= Heart Research UK =

UK charity organization

Heart Research UK is a national charity organisation in the United Kingdom. They fund medical research in to the prevention, treatment and cure of heart disease, as well as community projects aimed at improving the public's heart health. Since its foundation, Heart Research UK has funded over £25 million of research into heart disease and related conditions.

== Foundation and milestones ==
Heart Research UK was founded as the 'National Heart Research Fund' in Leeds in 1967 by eminent cardiovascular surgeon Mr David Watson, with the aim of making heart surgery safer. Following the death of a young patient after a long heart operation, Mr Watson launched an appeal with the Yorkshire Evening Post to raise funds to research ways to improve the safety of heart surgery.

Heart Research UK funded the first hospital-based cardiac research unit in the UK, at Killingbeck Hospital in Leeds.  Whilst working here, Mr Watson developed a tissue valve in 1976 which became the prototype for many of the valves used in surgery today.

In 1979, Heart Research UK funded six of the first eight successful heart transplants in the UK, which were carried out by Sir Terence English at Papworth Hospital in Cambridgeshire.

In 2000, Heart Research UK funded the implantation of the world's first permanent artificial heart in to Peter Houghton, at the John Radcliffe Hospital, Oxford. Mr Houghton was fitted with a Jarvik 2000 pump, and is to this day a Guinness World Record holder for the 'Longest surviving artificial heart transplant patient.'

In 2005, The National Heart Research Fund changed its name to Heart Research UK and later opened up a regional office in Birmingham.

== Grants ==
Heart Research UK funds medical research through a programme of grants. Novel and Emerging Technologies (NET) Grants, of up to £250,000, are awarded to research projects which focus on the development of new technologies to diagnose, treat and prevent heart disease and related conditions and Translational Research Project (TRP) Grants, are awarded for projects that transfer breakthroughs into practical tools that can be used for patient care.

Heart Research UK also awards dedicated grants for Northern Ireland, aimed at encouraging applications and supporting research at hospitals and universities across the whole of the UK. In 2018, building on the success of the Northern Ireland Grants, Heart Research UK launched a similarly dedicated grant for Scotland.

== Research ==
Current medical research being funded by Heart Research UK includes a project with the University College London and Great Ormond Street Hospital to develop a much faster technique for imaging the hearts of babies born with congenital heart disease (CHD), a project at the University of Leicester using electrocardiograms (ECG's) to measure the risk of sudden cardiac death (SDC), and a project at the Bristol Heart Institute to repair the hearts of babies born with congenital heart disease (CHD) using stem cells from the umbilical cord.

== Masterclasses ==
Since 2012, Heart Research UK have funded 'Masterclasses', in which leading international and UK experts give surgeons, doctors, nurses, physiotherapists and other health professionals the opportunity to gain new skills and knowledge. By the end of 2018, 15 masterclasses will have taken place, covering topics such as heart transplantation, imaging, mitral valve surgery, aortic surgery and exercise prescription for congenital heart disease.

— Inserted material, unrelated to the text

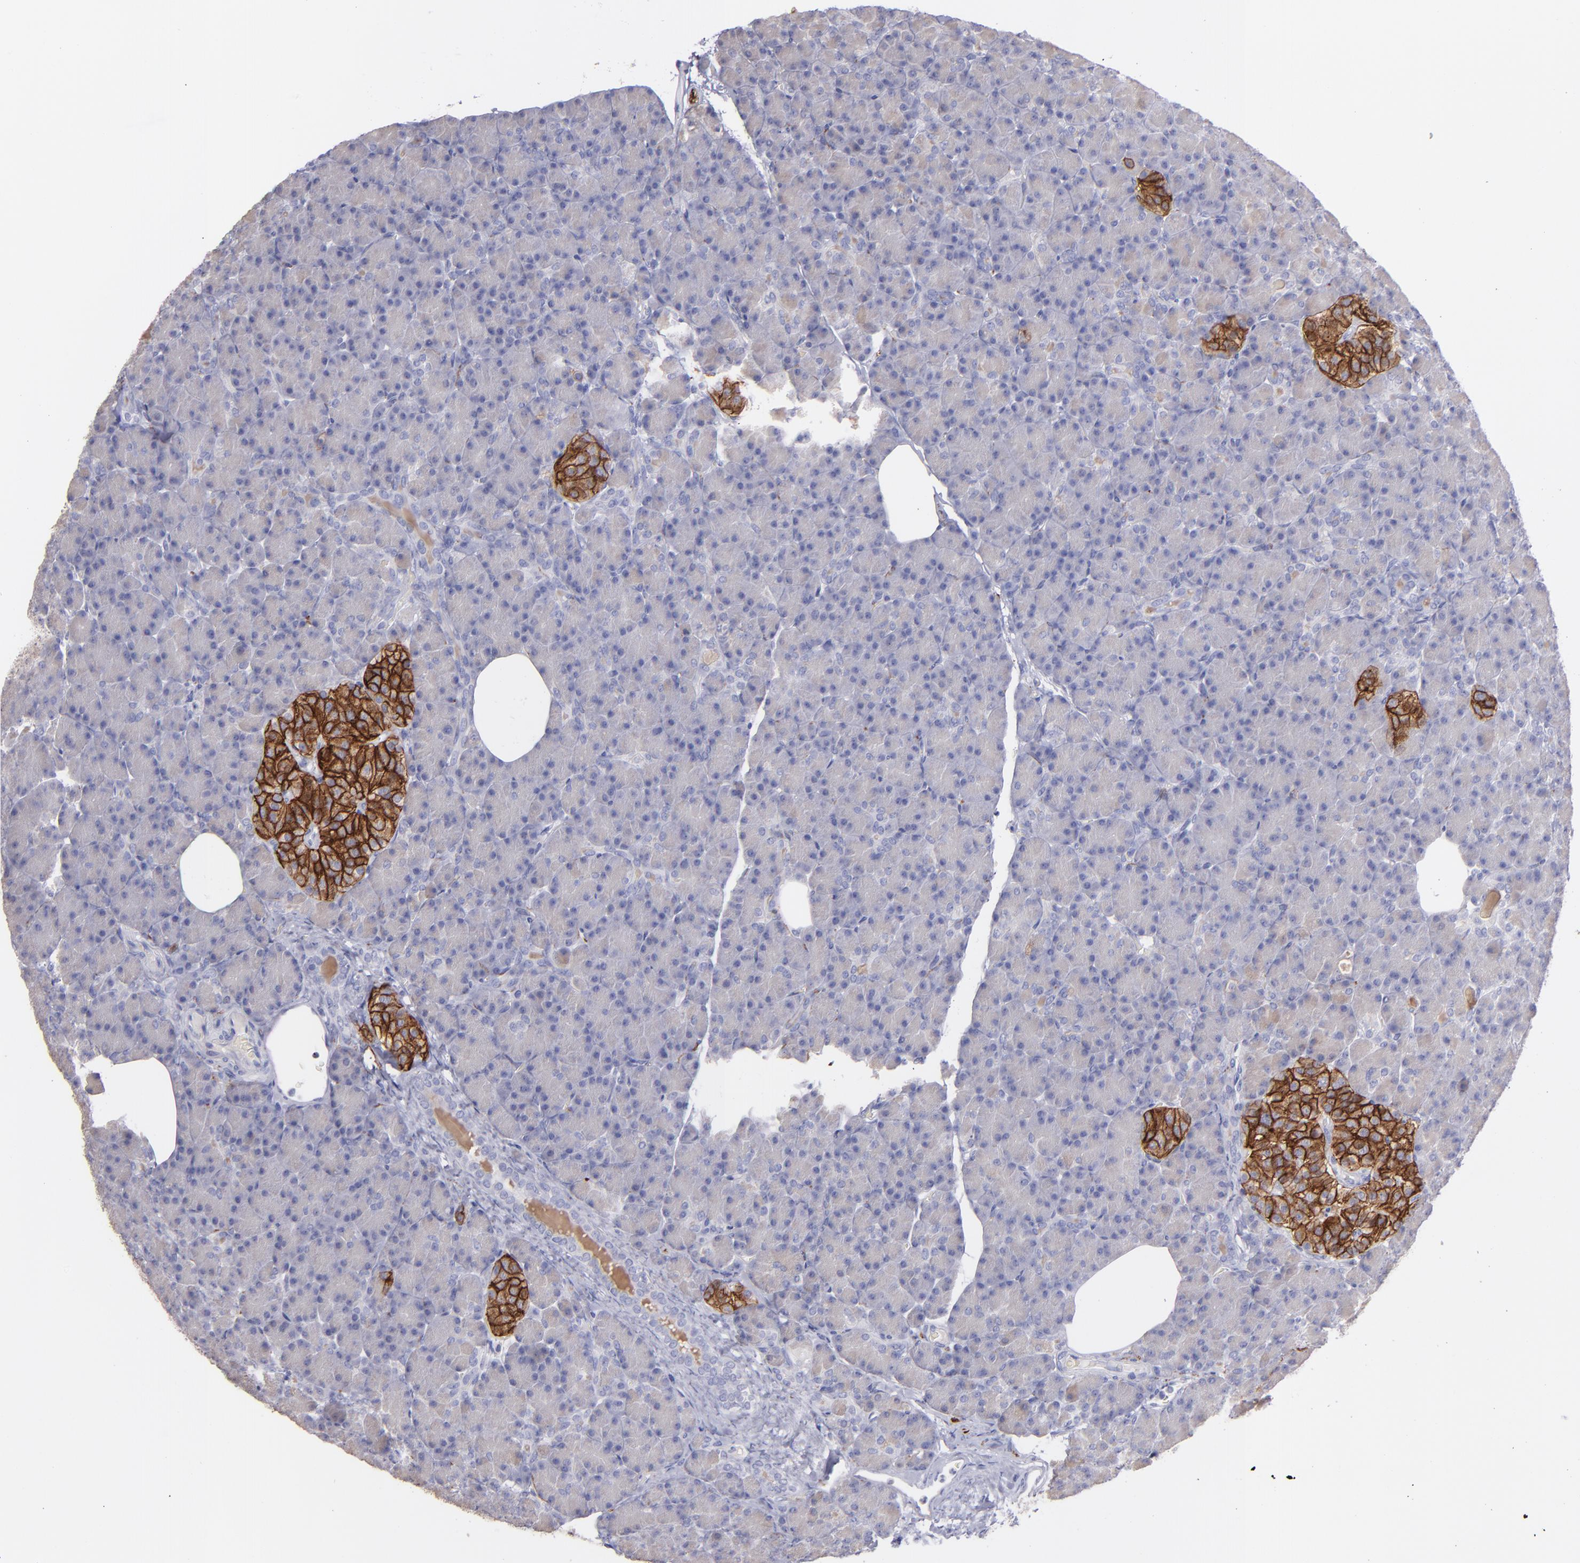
{"staining": {"intensity": "negative", "quantity": "none", "location": "none"}, "tissue": "pancreas", "cell_type": "Exocrine glandular cells", "image_type": "normal", "snomed": [{"axis": "morphology", "description": "Normal tissue, NOS"}, {"axis": "topography", "description": "Pancreas"}], "caption": "A high-resolution image shows immunohistochemistry (IHC) staining of benign pancreas, which shows no significant staining in exocrine glandular cells.", "gene": "SNAP25", "patient": {"sex": "female", "age": 43}}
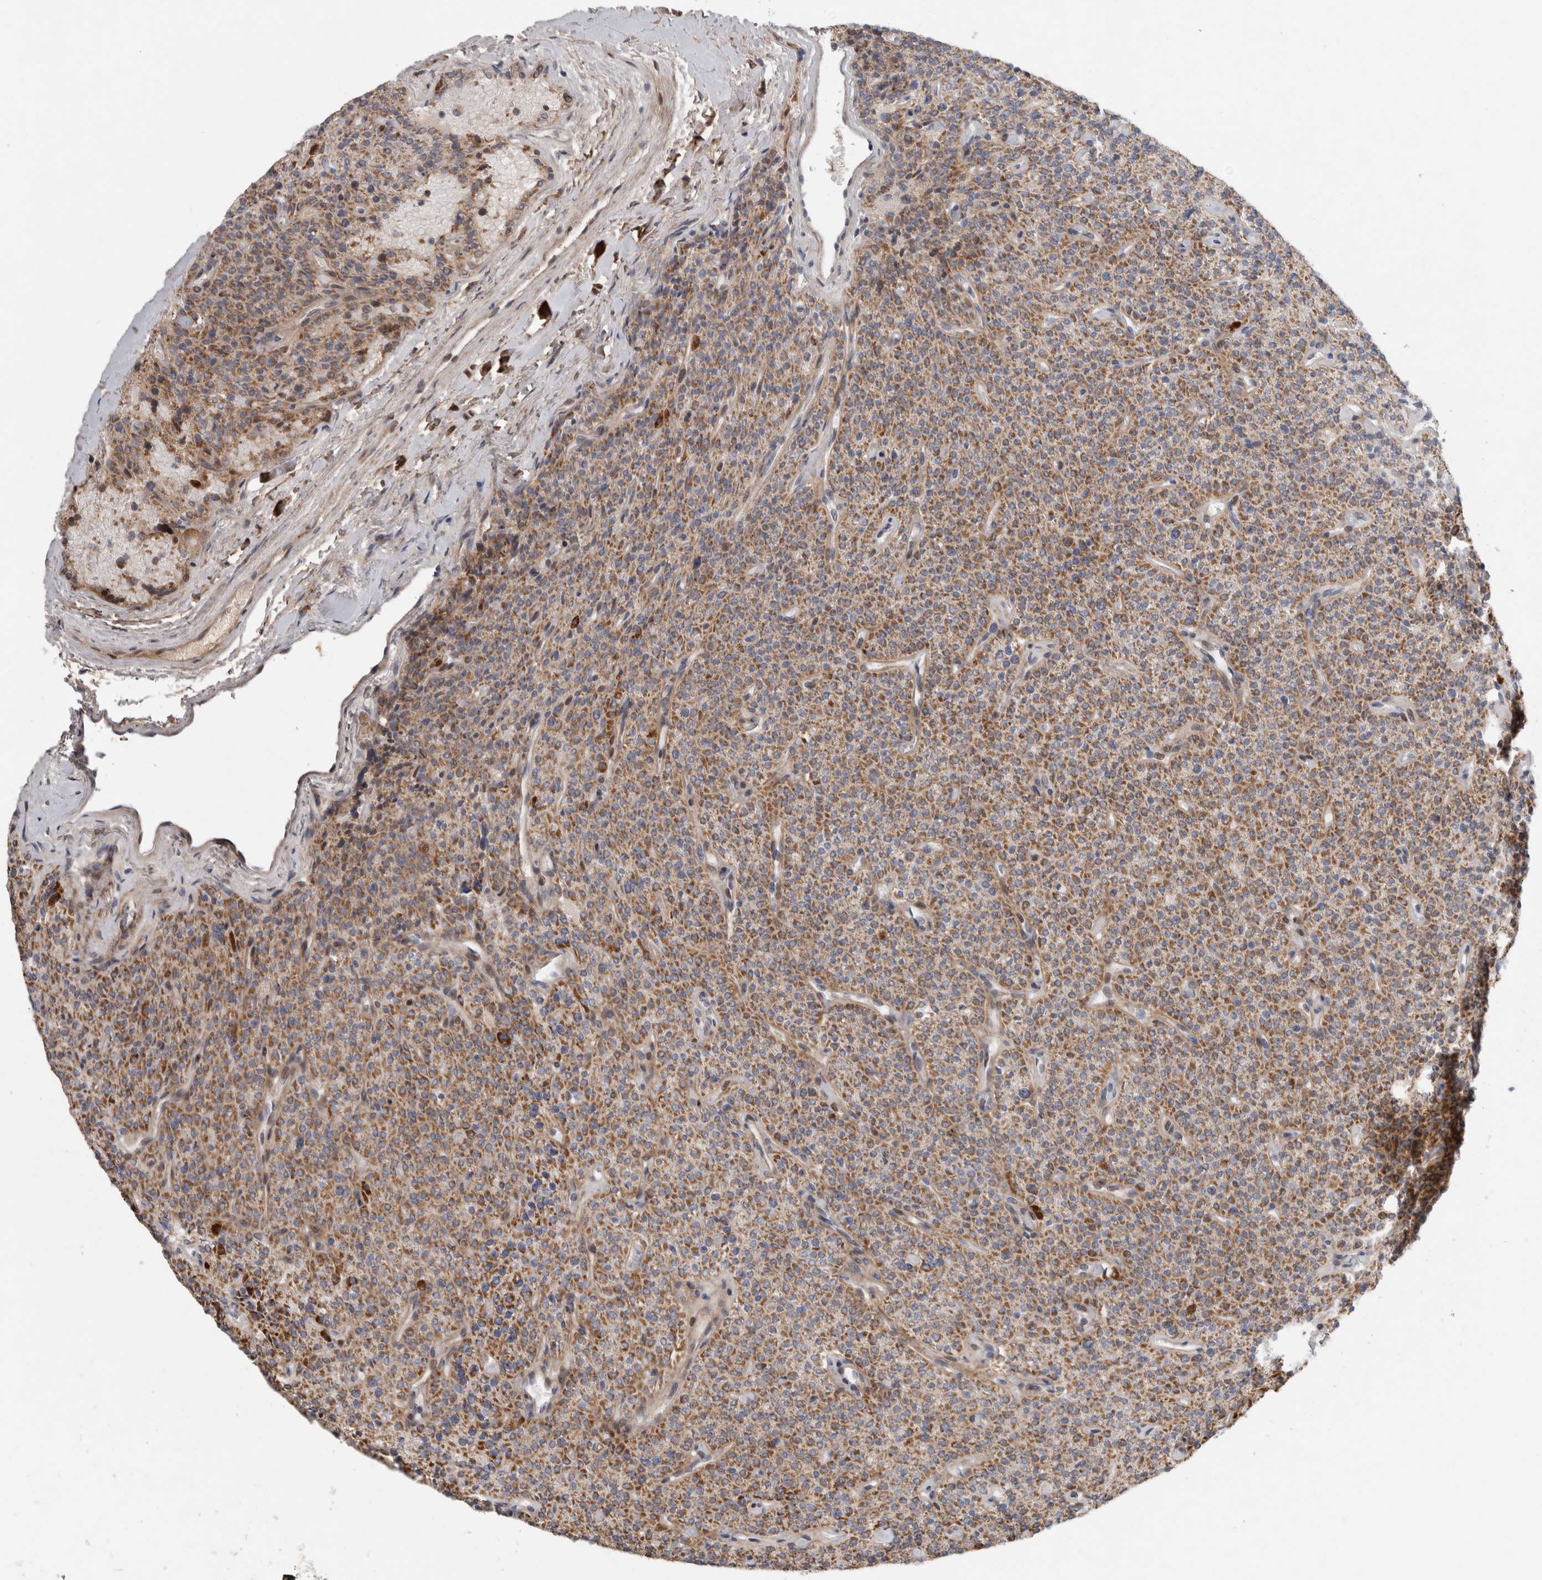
{"staining": {"intensity": "strong", "quantity": ">75%", "location": "cytoplasmic/membranous"}, "tissue": "parathyroid gland", "cell_type": "Glandular cells", "image_type": "normal", "snomed": [{"axis": "morphology", "description": "Normal tissue, NOS"}, {"axis": "topography", "description": "Parathyroid gland"}], "caption": "An image showing strong cytoplasmic/membranous expression in about >75% of glandular cells in unremarkable parathyroid gland, as visualized by brown immunohistochemical staining.", "gene": "RBM48", "patient": {"sex": "male", "age": 46}}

== Partnership with Subway ==
Since 2009, Heart Research UK has been partnered with Subway to support customers' choice for a low fat option. Together, they run the Heart Research UK and Subway Healthy Heart grant scheme, an initiative that funds community projects to promote heart health across the UK. These grants are funded by in-store collections and a programme of 5K runs across the UK.